> YOUR GOAL
In the material below, the required lines run from the one containing "Hier also – im" through the one containing "utifrån dina behov, din". Copy those lines exactly, ends included, and nothing else.

> GIVEN DATA
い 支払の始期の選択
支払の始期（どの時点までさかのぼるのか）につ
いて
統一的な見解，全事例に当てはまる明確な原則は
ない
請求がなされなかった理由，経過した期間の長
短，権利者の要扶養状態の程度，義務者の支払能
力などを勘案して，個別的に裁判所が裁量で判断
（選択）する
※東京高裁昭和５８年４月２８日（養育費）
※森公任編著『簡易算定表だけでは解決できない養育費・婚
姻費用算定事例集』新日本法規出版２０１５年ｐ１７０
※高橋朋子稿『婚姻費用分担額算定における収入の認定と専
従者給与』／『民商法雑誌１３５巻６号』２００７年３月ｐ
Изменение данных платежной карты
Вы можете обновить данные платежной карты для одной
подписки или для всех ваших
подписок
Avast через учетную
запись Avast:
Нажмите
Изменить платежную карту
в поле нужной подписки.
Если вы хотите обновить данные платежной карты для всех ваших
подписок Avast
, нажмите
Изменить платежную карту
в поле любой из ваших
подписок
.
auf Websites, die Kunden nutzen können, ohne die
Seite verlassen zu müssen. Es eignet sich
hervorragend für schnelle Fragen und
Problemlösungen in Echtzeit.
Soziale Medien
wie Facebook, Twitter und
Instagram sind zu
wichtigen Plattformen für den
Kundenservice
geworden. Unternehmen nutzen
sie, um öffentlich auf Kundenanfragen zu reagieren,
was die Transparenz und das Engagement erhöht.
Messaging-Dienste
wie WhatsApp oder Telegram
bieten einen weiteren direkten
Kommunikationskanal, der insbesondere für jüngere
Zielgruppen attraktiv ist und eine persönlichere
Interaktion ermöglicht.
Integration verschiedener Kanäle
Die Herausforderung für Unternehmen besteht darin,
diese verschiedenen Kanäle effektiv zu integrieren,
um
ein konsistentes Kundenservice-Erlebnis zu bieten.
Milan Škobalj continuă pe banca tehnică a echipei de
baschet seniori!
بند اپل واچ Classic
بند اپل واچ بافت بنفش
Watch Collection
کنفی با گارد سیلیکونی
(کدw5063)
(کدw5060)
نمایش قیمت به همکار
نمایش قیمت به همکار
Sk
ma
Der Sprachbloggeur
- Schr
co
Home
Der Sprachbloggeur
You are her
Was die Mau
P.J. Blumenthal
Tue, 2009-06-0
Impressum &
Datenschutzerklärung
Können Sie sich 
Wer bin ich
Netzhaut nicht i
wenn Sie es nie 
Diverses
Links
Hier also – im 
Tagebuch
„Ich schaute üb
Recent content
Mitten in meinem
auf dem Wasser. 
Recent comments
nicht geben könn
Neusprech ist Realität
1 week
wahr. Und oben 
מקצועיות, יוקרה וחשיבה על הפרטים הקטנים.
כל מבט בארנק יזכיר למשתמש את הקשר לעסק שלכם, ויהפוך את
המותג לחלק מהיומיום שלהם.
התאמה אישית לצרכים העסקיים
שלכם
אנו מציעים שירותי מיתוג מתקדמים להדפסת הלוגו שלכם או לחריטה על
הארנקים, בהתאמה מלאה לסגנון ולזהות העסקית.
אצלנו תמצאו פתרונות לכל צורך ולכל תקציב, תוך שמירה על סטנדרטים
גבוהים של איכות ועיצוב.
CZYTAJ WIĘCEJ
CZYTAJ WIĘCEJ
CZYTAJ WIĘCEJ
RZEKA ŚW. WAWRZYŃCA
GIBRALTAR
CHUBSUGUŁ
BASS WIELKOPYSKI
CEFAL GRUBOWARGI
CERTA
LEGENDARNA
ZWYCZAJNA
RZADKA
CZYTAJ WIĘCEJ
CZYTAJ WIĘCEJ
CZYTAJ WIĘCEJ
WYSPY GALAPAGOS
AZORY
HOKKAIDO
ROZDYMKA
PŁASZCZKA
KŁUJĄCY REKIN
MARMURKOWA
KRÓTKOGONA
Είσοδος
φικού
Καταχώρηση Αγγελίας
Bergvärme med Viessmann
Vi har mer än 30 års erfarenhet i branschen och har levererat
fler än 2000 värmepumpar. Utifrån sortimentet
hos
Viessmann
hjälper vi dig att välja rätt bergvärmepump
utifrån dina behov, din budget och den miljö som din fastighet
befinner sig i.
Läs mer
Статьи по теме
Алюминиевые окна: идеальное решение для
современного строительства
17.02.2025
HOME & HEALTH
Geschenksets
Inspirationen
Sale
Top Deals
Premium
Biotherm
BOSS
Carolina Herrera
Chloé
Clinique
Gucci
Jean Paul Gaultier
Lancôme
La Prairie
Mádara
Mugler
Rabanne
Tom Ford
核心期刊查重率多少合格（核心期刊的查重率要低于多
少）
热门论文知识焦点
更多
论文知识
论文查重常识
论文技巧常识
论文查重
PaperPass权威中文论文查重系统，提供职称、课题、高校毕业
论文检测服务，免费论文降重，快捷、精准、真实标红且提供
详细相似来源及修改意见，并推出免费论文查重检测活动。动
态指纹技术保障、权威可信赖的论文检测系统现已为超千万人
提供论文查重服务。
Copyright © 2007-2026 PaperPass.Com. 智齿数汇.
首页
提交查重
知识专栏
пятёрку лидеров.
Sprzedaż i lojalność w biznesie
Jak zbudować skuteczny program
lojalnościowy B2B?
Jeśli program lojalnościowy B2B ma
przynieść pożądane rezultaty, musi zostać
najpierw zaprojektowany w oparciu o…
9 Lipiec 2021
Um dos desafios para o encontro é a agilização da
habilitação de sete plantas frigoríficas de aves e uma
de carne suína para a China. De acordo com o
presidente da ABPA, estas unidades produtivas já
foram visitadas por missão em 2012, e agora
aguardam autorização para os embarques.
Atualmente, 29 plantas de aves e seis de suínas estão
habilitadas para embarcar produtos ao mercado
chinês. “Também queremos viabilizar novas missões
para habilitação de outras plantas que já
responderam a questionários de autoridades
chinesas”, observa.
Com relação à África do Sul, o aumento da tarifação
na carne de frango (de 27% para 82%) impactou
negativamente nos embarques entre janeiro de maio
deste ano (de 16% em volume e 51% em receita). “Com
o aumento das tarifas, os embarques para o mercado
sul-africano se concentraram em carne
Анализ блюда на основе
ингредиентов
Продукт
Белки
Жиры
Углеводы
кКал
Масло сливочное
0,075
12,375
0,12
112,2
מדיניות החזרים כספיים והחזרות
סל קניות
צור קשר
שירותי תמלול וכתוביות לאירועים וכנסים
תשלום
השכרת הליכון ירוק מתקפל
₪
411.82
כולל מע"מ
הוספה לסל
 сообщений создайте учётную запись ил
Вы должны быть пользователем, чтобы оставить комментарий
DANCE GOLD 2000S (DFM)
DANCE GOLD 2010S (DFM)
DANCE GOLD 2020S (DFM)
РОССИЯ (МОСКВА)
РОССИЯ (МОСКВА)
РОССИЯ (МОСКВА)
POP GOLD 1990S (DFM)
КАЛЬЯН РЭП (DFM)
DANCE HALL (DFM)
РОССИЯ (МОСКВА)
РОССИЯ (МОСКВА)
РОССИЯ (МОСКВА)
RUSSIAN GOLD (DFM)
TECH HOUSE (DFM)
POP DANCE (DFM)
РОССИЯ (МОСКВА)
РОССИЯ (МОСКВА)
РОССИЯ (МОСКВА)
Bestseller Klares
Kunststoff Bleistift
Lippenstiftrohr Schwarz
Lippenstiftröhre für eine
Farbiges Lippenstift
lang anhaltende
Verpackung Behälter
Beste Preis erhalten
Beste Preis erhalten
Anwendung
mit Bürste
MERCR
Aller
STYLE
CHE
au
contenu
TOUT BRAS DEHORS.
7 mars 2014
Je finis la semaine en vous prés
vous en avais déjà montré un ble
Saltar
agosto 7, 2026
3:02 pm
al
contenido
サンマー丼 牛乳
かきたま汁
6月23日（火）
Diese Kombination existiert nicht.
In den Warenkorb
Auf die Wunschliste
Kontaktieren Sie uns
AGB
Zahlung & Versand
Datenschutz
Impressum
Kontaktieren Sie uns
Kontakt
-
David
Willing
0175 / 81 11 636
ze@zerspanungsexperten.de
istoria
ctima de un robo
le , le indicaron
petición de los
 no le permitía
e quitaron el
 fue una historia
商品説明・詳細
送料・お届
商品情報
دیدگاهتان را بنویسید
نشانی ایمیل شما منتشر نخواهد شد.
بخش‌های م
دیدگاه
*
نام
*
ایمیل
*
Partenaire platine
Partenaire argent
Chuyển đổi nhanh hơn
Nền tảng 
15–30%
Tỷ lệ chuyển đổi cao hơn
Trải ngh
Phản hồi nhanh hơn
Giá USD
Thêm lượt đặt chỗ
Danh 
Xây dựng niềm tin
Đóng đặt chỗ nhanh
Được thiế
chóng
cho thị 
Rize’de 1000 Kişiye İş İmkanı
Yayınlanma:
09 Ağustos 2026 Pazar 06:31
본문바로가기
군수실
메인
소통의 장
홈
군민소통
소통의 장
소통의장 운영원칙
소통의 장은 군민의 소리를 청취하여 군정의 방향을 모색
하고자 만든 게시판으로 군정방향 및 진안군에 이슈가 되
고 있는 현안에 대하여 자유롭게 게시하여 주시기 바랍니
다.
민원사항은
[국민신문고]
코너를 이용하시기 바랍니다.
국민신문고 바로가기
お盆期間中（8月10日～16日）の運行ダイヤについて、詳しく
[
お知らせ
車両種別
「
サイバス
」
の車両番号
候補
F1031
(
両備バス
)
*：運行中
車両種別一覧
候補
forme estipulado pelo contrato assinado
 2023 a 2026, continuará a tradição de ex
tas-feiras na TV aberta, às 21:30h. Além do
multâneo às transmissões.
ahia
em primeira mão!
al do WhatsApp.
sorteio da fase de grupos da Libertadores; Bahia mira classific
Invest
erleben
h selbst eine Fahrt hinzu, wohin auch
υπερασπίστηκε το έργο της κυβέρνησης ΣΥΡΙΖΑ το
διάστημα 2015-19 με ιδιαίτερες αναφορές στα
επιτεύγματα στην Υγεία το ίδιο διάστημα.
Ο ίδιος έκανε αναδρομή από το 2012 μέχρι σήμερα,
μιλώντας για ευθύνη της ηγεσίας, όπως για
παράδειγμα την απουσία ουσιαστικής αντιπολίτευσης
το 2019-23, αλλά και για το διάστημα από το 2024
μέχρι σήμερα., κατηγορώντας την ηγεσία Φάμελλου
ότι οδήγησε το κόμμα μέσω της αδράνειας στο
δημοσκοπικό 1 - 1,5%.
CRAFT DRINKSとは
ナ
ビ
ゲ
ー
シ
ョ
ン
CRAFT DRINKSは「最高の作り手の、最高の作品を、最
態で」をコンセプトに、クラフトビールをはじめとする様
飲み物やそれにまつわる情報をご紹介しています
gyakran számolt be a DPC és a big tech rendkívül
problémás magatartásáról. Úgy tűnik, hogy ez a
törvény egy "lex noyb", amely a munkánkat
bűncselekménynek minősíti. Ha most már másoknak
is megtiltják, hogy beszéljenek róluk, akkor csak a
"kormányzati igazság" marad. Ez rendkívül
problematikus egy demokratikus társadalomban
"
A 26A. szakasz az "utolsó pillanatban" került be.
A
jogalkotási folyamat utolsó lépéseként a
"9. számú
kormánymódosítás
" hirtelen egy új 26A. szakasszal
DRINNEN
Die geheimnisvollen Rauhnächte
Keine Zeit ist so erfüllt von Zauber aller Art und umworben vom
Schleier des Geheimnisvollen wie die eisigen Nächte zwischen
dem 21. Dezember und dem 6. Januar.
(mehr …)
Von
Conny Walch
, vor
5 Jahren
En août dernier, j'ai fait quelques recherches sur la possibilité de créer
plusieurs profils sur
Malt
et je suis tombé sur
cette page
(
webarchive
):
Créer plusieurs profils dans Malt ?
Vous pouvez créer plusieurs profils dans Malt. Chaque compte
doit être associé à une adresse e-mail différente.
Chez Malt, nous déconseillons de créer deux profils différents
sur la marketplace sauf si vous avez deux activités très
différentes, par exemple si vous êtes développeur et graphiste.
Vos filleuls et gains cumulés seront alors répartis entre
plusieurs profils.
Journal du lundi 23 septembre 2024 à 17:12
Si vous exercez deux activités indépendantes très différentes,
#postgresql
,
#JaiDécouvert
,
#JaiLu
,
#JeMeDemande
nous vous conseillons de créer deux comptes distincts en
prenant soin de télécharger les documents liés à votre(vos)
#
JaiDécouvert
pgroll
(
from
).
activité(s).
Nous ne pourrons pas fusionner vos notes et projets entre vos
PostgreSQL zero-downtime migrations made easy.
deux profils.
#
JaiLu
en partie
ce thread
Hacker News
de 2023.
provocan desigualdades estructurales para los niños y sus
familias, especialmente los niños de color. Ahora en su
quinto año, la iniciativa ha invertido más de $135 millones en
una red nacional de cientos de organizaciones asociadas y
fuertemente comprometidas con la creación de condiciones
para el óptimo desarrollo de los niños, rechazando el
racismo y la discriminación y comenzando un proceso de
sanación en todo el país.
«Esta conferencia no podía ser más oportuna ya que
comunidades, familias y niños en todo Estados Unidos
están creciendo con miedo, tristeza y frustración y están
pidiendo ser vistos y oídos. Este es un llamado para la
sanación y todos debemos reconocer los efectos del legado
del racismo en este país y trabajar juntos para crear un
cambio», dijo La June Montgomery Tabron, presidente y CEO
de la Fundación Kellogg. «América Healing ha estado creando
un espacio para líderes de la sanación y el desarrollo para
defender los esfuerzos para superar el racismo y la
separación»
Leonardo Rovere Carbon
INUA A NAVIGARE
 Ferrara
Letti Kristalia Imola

> COMPLETED TASK
Hier also – im 
Tagebuch
„Ich schaute üb
Recent content
Mitten in meinem
auf dem Wasser. 
Recent comments
nicht geben könn
Neusprech ist Realität
1 week
wahr. Und oben 
מקצועיות, יוקרה וחשיבה על הפרטים הקטנים.
כל מבט בארנק יזכיר למשתמש את הקשר לעסק שלכם, ויהפוך את
המותג לחלק מהיומיום שלהם.
התאמה אישית לצרכים העסקיים
שלכם
אנו מציעים שירותי מיתוג מתקדמים להדפסת הלוגו שלכם או לחריטה על
הארנקים, בהתאמה מלאה לסגנון ולזהות העסקית.
אצלנו תמצאו פתרונות לכל צורך ולכל תקציב, תוך שמירה על סטנדרטים
גבוהים של איכות ועיצוב.
CZYTAJ WIĘCEJ
CZYTAJ WIĘCEJ
CZYTAJ WIĘCEJ
RZEKA ŚW. WAWRZYŃCA
GIBRALTAR
CHUBSUGUŁ
BASS WIELKOPYSKI
CEFAL GRUBOWARGI
CERTA
LEGENDARNA
ZWYCZAJNA
RZADKA
CZYTAJ WIĘCEJ
CZYTAJ WIĘCEJ
CZYTAJ WIĘCEJ
WYSPY GALAPAGOS
AZORY
HOKKAIDO
ROZDYMKA
PŁASZCZKA
KŁUJĄCY REKIN
MARMURKOWA
KRÓTKOGONA
Είσοδος
φικού
Καταχώρηση Αγγελίας
Bergvärme med Viessmann
Vi har mer än 30 års erfarenhet i branschen och har levererat
fler än 2000 värmepumpar. Utifrån sortimentet
hos
Viessmann
hjälper vi dig att välja rätt bergvärmepump
utifrån dina behov, din budget och den miljö som din fastighet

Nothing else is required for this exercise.